Aim of the task: From the data underneath, reproduce exactly the stretch that begins at the line with "[63,221,406,235] Issues with" and ends after the line with "[63,317,133,331] through an".

Data:

□ □ □ □ □ □ □

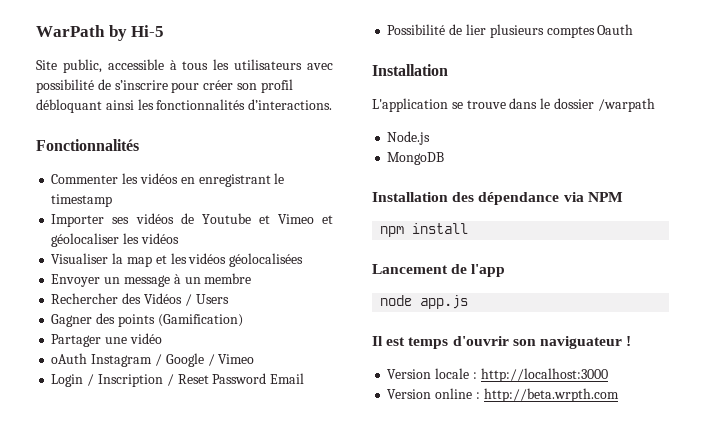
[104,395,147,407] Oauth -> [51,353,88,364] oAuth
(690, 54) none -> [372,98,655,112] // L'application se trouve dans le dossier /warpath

□ □ □ □ □ □ □

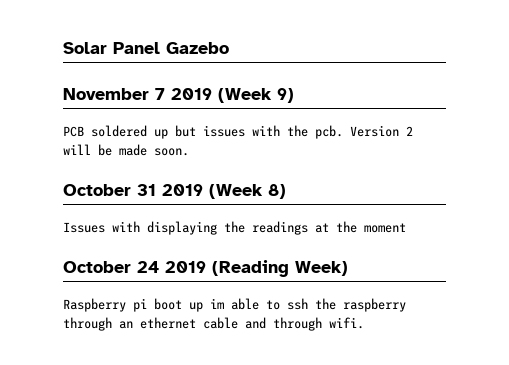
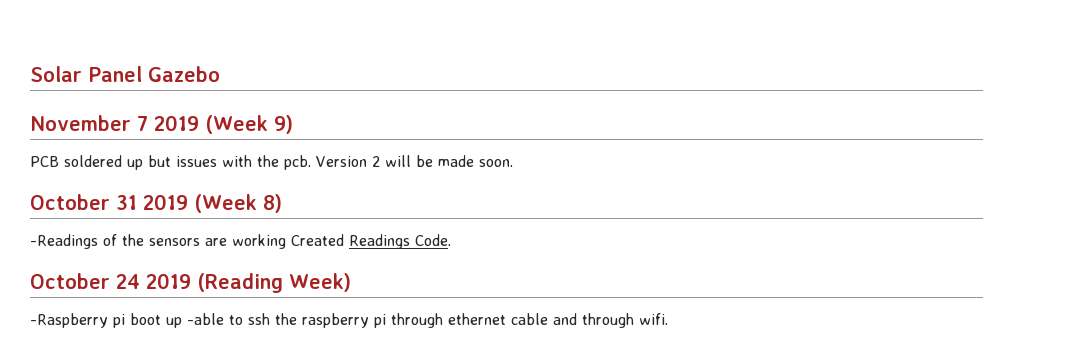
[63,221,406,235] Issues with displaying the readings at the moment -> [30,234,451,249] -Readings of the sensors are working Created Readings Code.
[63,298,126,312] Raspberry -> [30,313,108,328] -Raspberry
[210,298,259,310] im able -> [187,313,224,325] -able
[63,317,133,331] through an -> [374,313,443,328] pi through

□ □ □ □ □ □ □

Exercise answer:
[63,221,406,235] Issues with displaying the readings at the moment -> [30,234,451,249] -Readings of the sensors are working Created Readings Code.
[63,298,126,312] Raspberry -> [30,313,108,328] -Raspberry
[210,298,259,310] im able -> [187,313,224,325] -able
[63,317,133,331] through an -> [374,313,443,328] pi through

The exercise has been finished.